# Problem statement:
Leave the pictures out and repeat the rest of the data below exactly.

Collected data:
┄┄┄┄┄┄┄┄┄┄

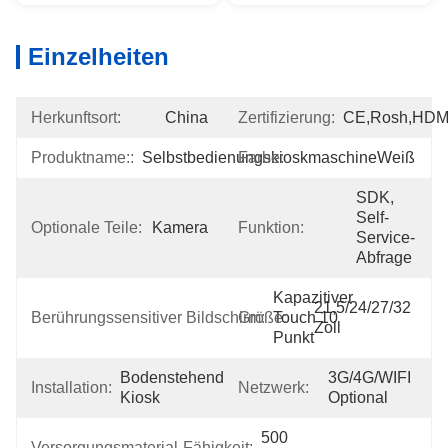
Einzelheiten
Herkunftsort:
China
Zertifizierung:
CE,Rosh,HDM
Produktname::
Selbstbedienungskioskmaschine
Farbe:
Weiß
SDK, 
Self-
Optionale Teile:
Kamera
Funktion:
Service-
Abfrage
Kapazitiver 
21,5/24/27/32 
Berührungssensitiver Bildschirm:
Größe:
Touch 10 
Zoll
Punkt
Bodenstehender 
3G/4G/WIFI 
Installation:
Netzwerk:
Kiosk
Optional
500 
Versorgungsmaterial-Fähigkeit:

┄┄┄┄┄┄┄┄┄┄

# Response to this task:
Einzelheiten
Herkunftsort:
China
Zertifizierung:
CE,Rosh,HDM
Produktname::
Selbstbedienungskioskmaschine
Farbe:
Weiß
SDK, 
Self-
Optionale Teile:
Kamera
Funktion:
Service-
Abfrage
Kapazitiver 
21,5/24/27/32 
Berührungssensitiver Bildschirm:
Größe:
Touch 10 
Zoll
Punkt
Bodenstehender 
3G/4G/WIFI 
Installation:
Netzwerk:
Kiosk
Optional
500 
Versorgungsmaterial-Fähigkeit:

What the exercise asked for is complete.